Das Etikett des «Gefühlsdusels» trägt George dabei längst mit Stolz. Und tatsächlich passt es: Der «Buuregiel» aus dem Berner Seeland ist mit einem aussergewöhnlich grossen Herzen gesegnet und mit der seltenen Gabe, Gefühle in Melodien zu verwandeln, wie es heute nur noch wenige können. In einer Musikwelt, die oft glattgebügelt und austauschbar wirkt, bleibt George einer, der Ecken und Kanten zulässt – musikalisch wie menschlich.
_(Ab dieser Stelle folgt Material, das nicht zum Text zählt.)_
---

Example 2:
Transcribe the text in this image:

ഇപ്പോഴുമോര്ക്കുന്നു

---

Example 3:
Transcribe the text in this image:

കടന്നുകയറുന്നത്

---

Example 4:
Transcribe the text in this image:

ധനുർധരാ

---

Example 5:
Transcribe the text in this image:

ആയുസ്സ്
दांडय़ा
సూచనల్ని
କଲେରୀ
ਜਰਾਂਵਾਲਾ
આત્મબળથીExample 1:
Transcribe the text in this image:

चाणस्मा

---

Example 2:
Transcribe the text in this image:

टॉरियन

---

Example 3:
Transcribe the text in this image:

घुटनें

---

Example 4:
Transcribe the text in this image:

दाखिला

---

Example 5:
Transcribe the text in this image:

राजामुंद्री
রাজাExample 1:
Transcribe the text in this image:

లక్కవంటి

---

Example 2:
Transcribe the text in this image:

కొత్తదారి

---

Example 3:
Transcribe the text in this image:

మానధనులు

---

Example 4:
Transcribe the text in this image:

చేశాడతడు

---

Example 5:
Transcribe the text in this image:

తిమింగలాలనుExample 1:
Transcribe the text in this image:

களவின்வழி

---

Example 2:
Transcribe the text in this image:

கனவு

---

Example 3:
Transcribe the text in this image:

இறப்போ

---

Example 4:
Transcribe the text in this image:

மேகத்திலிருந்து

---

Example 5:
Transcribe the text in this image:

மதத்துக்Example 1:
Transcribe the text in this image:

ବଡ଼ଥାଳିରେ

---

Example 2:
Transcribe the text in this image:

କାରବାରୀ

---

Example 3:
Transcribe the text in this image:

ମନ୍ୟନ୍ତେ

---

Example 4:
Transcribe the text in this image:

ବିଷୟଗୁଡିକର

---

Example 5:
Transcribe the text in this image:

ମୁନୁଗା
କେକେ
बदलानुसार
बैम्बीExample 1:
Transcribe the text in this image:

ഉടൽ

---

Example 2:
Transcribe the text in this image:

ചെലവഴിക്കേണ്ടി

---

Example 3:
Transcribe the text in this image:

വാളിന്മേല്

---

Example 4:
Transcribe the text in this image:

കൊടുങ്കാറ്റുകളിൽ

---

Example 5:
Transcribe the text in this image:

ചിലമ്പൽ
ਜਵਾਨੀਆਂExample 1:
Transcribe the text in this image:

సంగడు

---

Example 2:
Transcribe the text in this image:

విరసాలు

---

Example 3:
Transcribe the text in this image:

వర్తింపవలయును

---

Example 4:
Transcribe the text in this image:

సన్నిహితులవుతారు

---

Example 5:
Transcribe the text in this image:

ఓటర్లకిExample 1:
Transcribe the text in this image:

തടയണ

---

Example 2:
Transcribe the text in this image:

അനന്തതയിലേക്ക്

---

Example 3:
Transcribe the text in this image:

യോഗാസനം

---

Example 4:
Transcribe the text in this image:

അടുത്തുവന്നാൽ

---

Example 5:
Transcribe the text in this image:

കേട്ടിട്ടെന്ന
Mit «Mis wahre Gsicht» veröffentlicht George nun sein neuntes Studioalbum. Es ist ein Werk, das seinem Titel gerecht wird: ehrlich, ungeschminkt und persönlich. Die neuen Lieder geben tiefe Einblicke in ein Leben mit Höhen und Tiefen, mit Zweifeln, Hoffnungen, Erinnerungen und Momenten des Innehaltens. Es entsteht ein farbiger Strauss von Songs, in dem sich leichtfüssige, lebensbejahende Stücke ebenso finden wie nachdenkliche und melancholische Lieder, die den Blick zurück wagen auf Zeiten, die im Rückspiegel plötzlich wärmer erscheinen, als sie es damals vielleicht waren. Dabei nimmt George kein Blatt vor den Mund – und genau darin liegt die Kraft dieses Albums.
Auch musikalisch schlägt George mit «Mis wahre Gsicht» neue Töne an. Seine Songs bleiben bodenständig und ehrlich, klingen aber akustischer, reduzierter und verletzlicher als vieles, was man bislang von ihm gehört hat. Gerade diese bewusst zurückgenommene, organische Ausrichtung verleiht dem Album besondere Tiefe. Es ist kein lautes Werk, das sich in den Vordergrund drängt – sondern eines, das mit Wahrhaftigkeit wirkt. Für sein Publikum bedeutet das: Es darf sich auf den vielleicht ehrlichsten und persönlichsten George aller Zeiten freuen.
Dass George diesen Weg gehen kann, hat auch mit seiner langen Karriere zu tun. Nach ersten musikalischen Erfahrungen mit den Stolen Tunes gründete er 1999 seine eigene Formation «George & Hardcore Troubadours». 2003 erschien das Debütalbum «Eifachs Spiel», später folgten weitere wichtige Stationen wie «Adrenalin» und vor allem «Buuregiel», das George einer breiteren Öffentlichkeit bekannt machte und bis in die Top 10 der Schweizer Albumcharts führte. Seitdem hat er sich als feste Grösse des Mundartrocks etabliert – als Künstler, der nie auf Trends setzte, sondern immer auf Persönlichkeit, Dialekt und echte Geschichten.
«Mis wahre Gsicht» steht deshalb nicht nur für ein neues Album, sondern auch für eine neue Tiefe in Georges künstlerischem Schaffen. Es ist das Werk eines Musikers, der viel erlebt hat, seinen eigenen Weg konsequent gegangen ist und heute mehr denn je bereit ist, sein Innerstes hörbar zu machen. Musikalisch und inhaltlich ist dieses Album durch und durch Mensch – und genau das macht es in einer zunehmend künstlich wirkenden Zeit so wohltuend und relevant.